Time is speeding by!! This reading blog has been neglected during the last few years! I have been continuing to travel and to help women to create sustainable income for themselves and for their children. I started Empowered Women Create as a non-profit and in August of 2022, I opened an Art & Creativity Center in Bonne Terre, MO.

This has been a busy and rich time of opportunity and convergence of dreams and ideas. How has your last few years been? Do things seem to be speeding up?!!

I want to be sure I am seizing the opportunities that each day provides, whether it be with grandkids and family or creating creative opportunities for others or helping people.

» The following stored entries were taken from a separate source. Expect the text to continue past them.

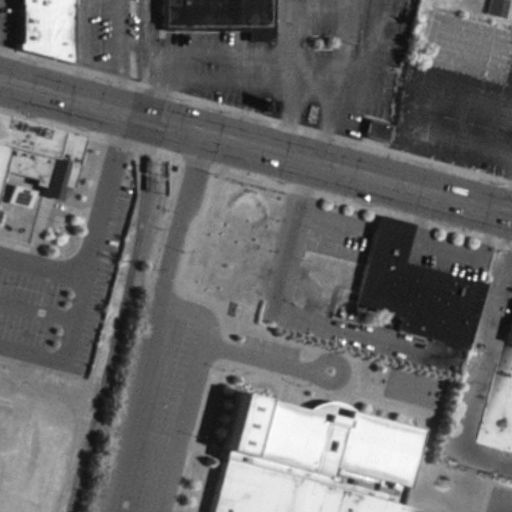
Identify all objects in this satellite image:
building: (492, 7)
building: (208, 13)
building: (211, 15)
building: (34, 28)
building: (34, 28)
road: (291, 40)
road: (371, 54)
road: (206, 79)
road: (312, 85)
road: (286, 112)
road: (327, 118)
road: (120, 139)
road: (304, 147)
road: (255, 148)
building: (38, 152)
building: (27, 154)
road: (11, 204)
road: (41, 223)
railway: (132, 259)
parking lot: (90, 269)
building: (409, 289)
building: (410, 290)
parking lot: (31, 300)
road: (156, 323)
road: (265, 359)
building: (502, 390)
building: (502, 392)
road: (189, 394)
parking lot: (156, 408)
park: (25, 452)
building: (302, 459)
building: (302, 460)
parking lot: (499, 496)
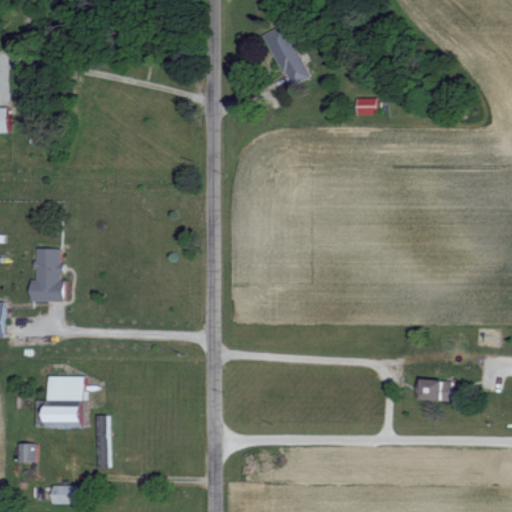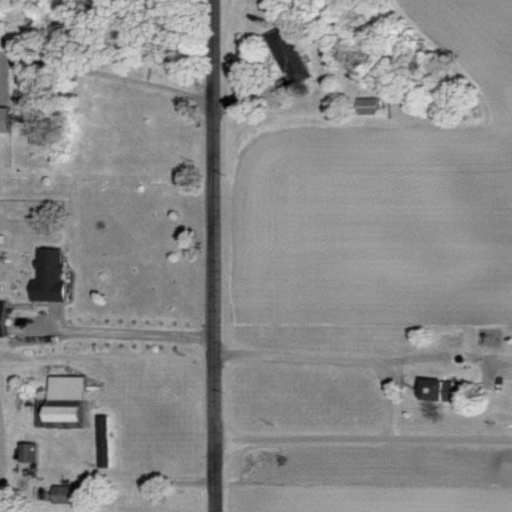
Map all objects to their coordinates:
building: (287, 55)
road: (108, 73)
building: (367, 106)
building: (4, 120)
road: (220, 256)
building: (48, 275)
building: (2, 318)
road: (120, 331)
building: (437, 389)
road: (502, 389)
building: (65, 399)
building: (102, 441)
building: (27, 451)
road: (165, 479)
building: (65, 494)
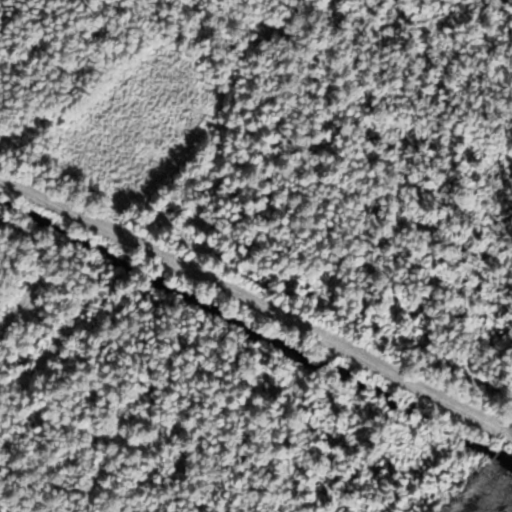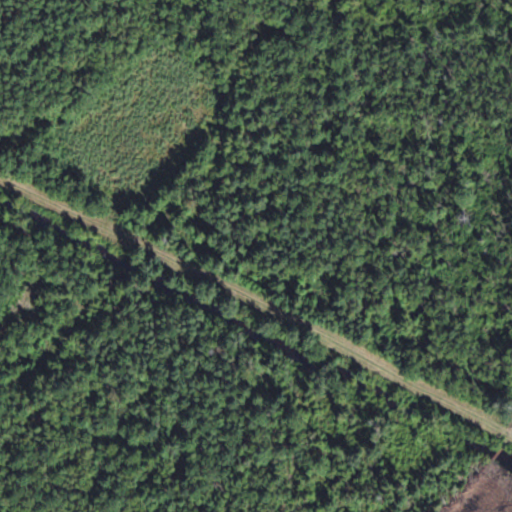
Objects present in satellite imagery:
road: (255, 354)
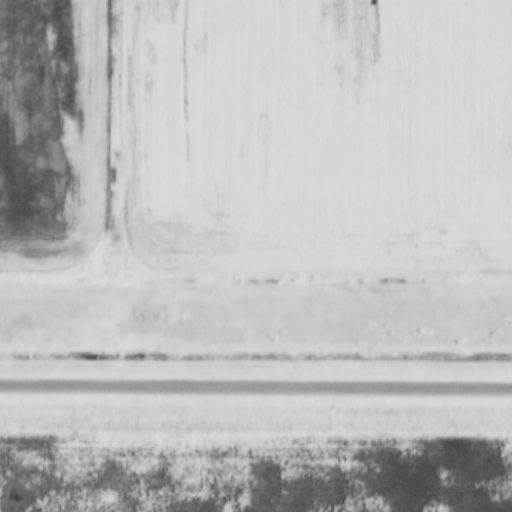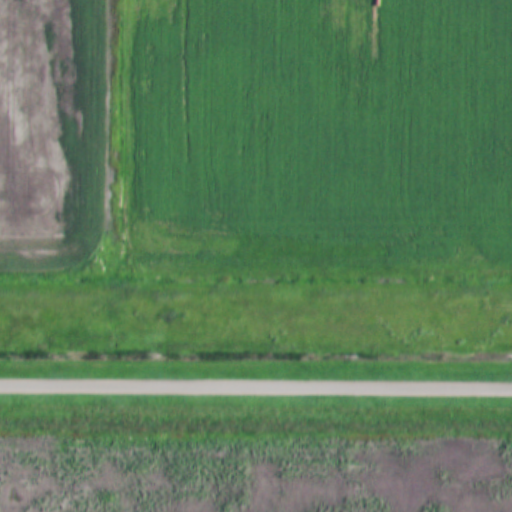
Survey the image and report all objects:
road: (255, 388)
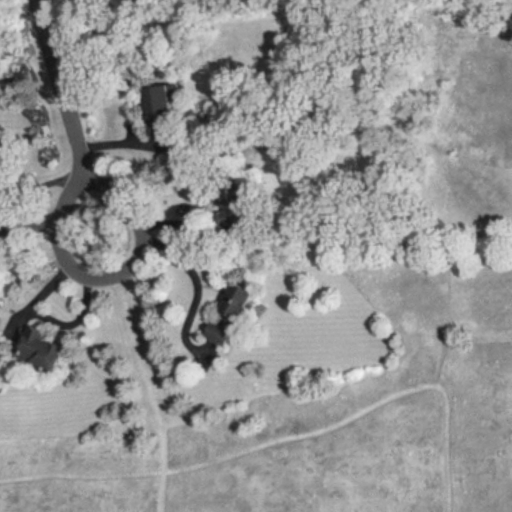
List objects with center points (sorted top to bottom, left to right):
building: (161, 106)
road: (70, 114)
road: (42, 183)
road: (150, 217)
road: (49, 227)
road: (185, 259)
road: (54, 275)
road: (86, 300)
building: (234, 317)
building: (42, 349)
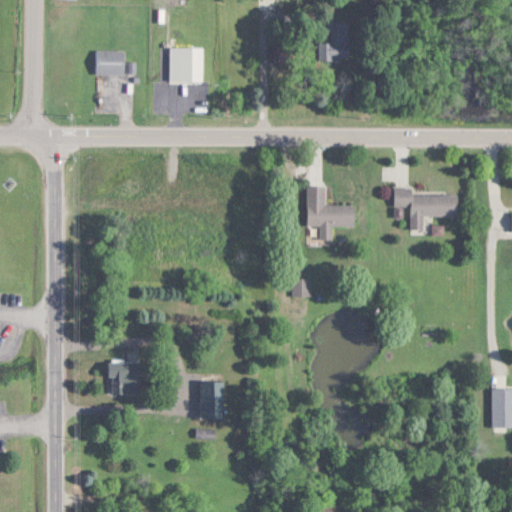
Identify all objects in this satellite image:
building: (322, 52)
building: (104, 63)
building: (180, 65)
road: (33, 67)
road: (266, 67)
road: (16, 134)
road: (272, 135)
building: (418, 206)
building: (321, 213)
building: (508, 222)
building: (299, 287)
road: (54, 323)
road: (15, 350)
road: (176, 371)
building: (111, 372)
building: (209, 394)
building: (499, 407)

I am still reading, though not quite as prolifically as I have in the past.  While I was in Cambodia for 6 weeks, I bought and read

Cambodia’s Curse Paperback – September 4, 2012

3.9 on Goodreads
Cambodia's Curse

A Pulitzer Prize-winning journalist describes how Cambodia emerged from the harrowing years when a quarter of its population perished under the Khmer Rouge.

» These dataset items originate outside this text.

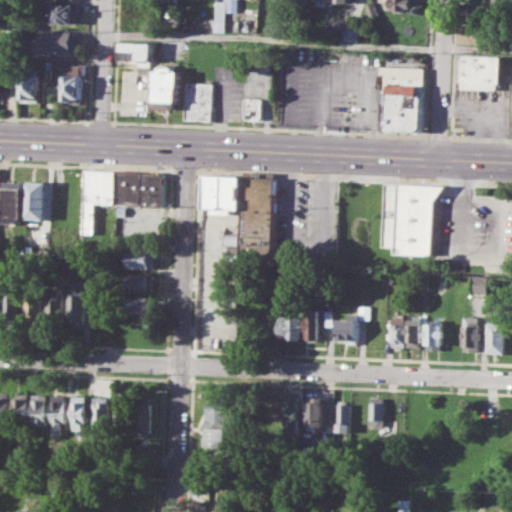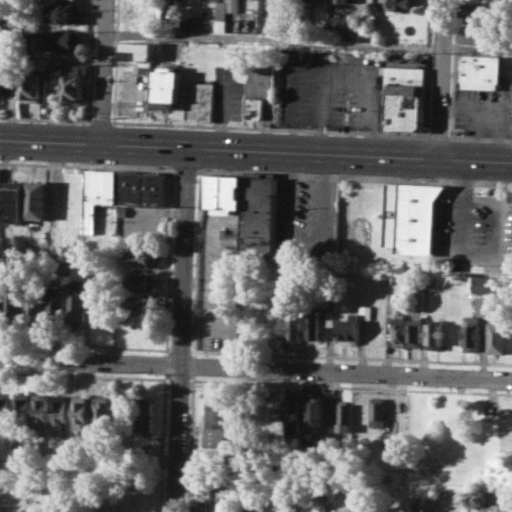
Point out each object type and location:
building: (318, 0)
building: (503, 0)
building: (511, 0)
building: (341, 1)
building: (342, 1)
building: (501, 2)
building: (511, 2)
building: (402, 4)
building: (403, 5)
building: (223, 7)
building: (372, 9)
building: (63, 12)
building: (223, 12)
building: (474, 12)
building: (476, 12)
building: (63, 13)
building: (188, 22)
building: (186, 23)
building: (328, 29)
building: (350, 32)
building: (477, 33)
building: (348, 34)
building: (474, 34)
road: (274, 38)
building: (60, 40)
building: (61, 40)
road: (477, 47)
building: (138, 49)
building: (139, 54)
road: (92, 60)
road: (115, 61)
building: (79, 67)
building: (78, 70)
road: (103, 71)
building: (481, 71)
building: (480, 72)
road: (441, 79)
building: (32, 84)
building: (31, 86)
building: (167, 88)
building: (167, 88)
building: (73, 89)
building: (74, 89)
building: (199, 99)
building: (404, 99)
building: (199, 101)
building: (253, 108)
building: (254, 108)
road: (46, 117)
road: (103, 121)
road: (272, 129)
road: (439, 135)
road: (479, 136)
road: (255, 148)
road: (88, 165)
road: (187, 170)
road: (354, 177)
building: (102, 186)
building: (0, 188)
building: (141, 188)
building: (0, 189)
building: (122, 191)
building: (224, 191)
building: (224, 193)
building: (39, 199)
building: (39, 200)
building: (16, 201)
building: (16, 202)
building: (259, 213)
building: (260, 216)
building: (411, 217)
building: (411, 217)
parking lot: (307, 220)
parking lot: (477, 228)
road: (304, 250)
building: (142, 258)
building: (142, 258)
road: (167, 258)
road: (195, 262)
building: (140, 281)
building: (141, 282)
building: (480, 283)
building: (480, 284)
parking lot: (215, 290)
building: (55, 301)
building: (76, 302)
building: (12, 304)
building: (140, 304)
building: (142, 304)
building: (55, 305)
building: (33, 306)
building: (34, 307)
building: (13, 308)
building: (76, 308)
building: (310, 321)
building: (353, 322)
building: (309, 324)
building: (288, 326)
building: (288, 327)
road: (180, 328)
building: (347, 329)
building: (397, 331)
building: (405, 332)
building: (414, 332)
building: (471, 333)
building: (472, 333)
building: (434, 335)
building: (434, 336)
building: (496, 337)
building: (497, 338)
road: (84, 344)
road: (177, 348)
road: (349, 356)
road: (89, 359)
road: (192, 364)
road: (345, 372)
road: (148, 377)
road: (165, 378)
road: (177, 378)
road: (349, 385)
building: (18, 405)
building: (119, 406)
building: (3, 407)
building: (3, 408)
building: (19, 408)
building: (39, 408)
building: (38, 409)
building: (375, 410)
building: (79, 411)
building: (101, 411)
building: (122, 411)
building: (312, 411)
building: (314, 411)
building: (58, 412)
building: (78, 412)
building: (291, 412)
building: (374, 412)
building: (57, 413)
building: (101, 413)
building: (144, 414)
building: (144, 414)
building: (272, 415)
building: (290, 416)
building: (342, 416)
building: (341, 417)
building: (216, 423)
building: (215, 424)
road: (188, 442)
building: (201, 479)
building: (405, 505)
building: (405, 505)
building: (201, 506)
building: (200, 507)
building: (34, 509)
building: (219, 510)
building: (223, 510)
building: (81, 511)
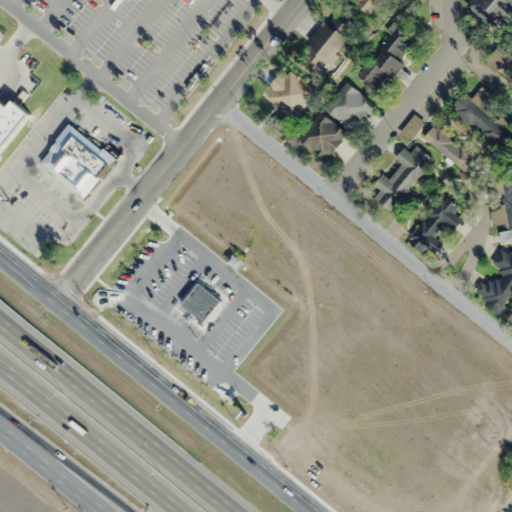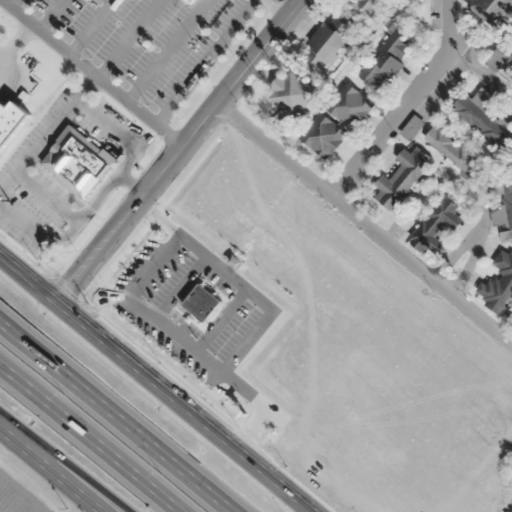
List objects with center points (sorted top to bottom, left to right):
road: (13, 3)
building: (368, 4)
road: (280, 9)
building: (492, 11)
road: (49, 14)
road: (91, 27)
road: (128, 39)
road: (15, 41)
building: (328, 42)
road: (166, 50)
road: (2, 54)
building: (501, 55)
building: (387, 58)
road: (203, 61)
road: (480, 69)
road: (93, 73)
building: (290, 92)
road: (405, 104)
building: (350, 105)
building: (483, 118)
building: (11, 119)
building: (323, 135)
building: (451, 150)
road: (178, 153)
building: (79, 162)
building: (79, 163)
building: (402, 177)
road: (133, 183)
road: (48, 196)
building: (507, 208)
road: (365, 225)
building: (436, 225)
road: (39, 237)
road: (475, 247)
building: (499, 283)
road: (150, 390)
road: (121, 412)
road: (88, 441)
road: (54, 472)
road: (47, 474)
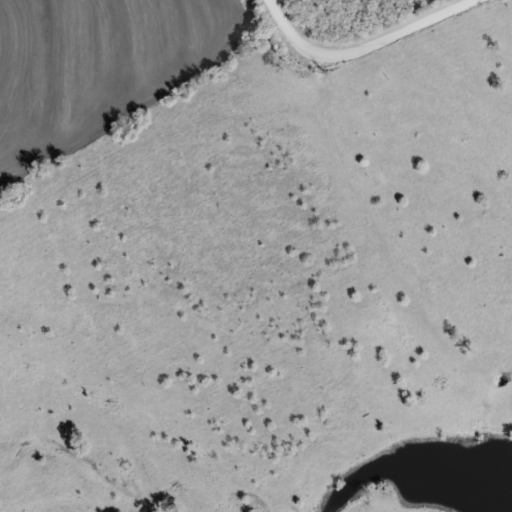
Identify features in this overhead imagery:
road: (354, 44)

A generation after genocide, Cambodia seemed on the surface to have overcome its history — the streets of Phnom Penh were paved; skyscrapers dotted the skyline. But under this façe lies a country still haunted by its years of terror.

Although the international community tried to rebuild Cambodia and introduce democracy in the 1990s, in the country remained in the grip of a venal government. Pulitzer Prize-winning journalist Joel Brinkley learned that almost a half of Cambodians who lived through the Khmer Rouge era suffered from P.T.S.D. — and had passed their trauma to the next generation. His extensive close-up reporting in Cambodia’s Curse illuminates the country, its people, and the deep historical roots of its modern-day behavior.

This was a very difficult read to hear of the continued oppression and difficulties in Cambodia, where I am now working with women.  Yet reading this book created an even greater respect & support for the people who are working to bring the love of Jesus to the Khmer. It also created a greater understanding of what they have been through, what they are gong through, and the society issues that are there.

Sometimes we need to realize, whether we are here in our own country or overseas in another, people have been affected by difficult situations, possibly violence and abuse that we cannot imagine. May we be sensitive to encourage and love each person that comes our way.

What book have you read lately that challenged you?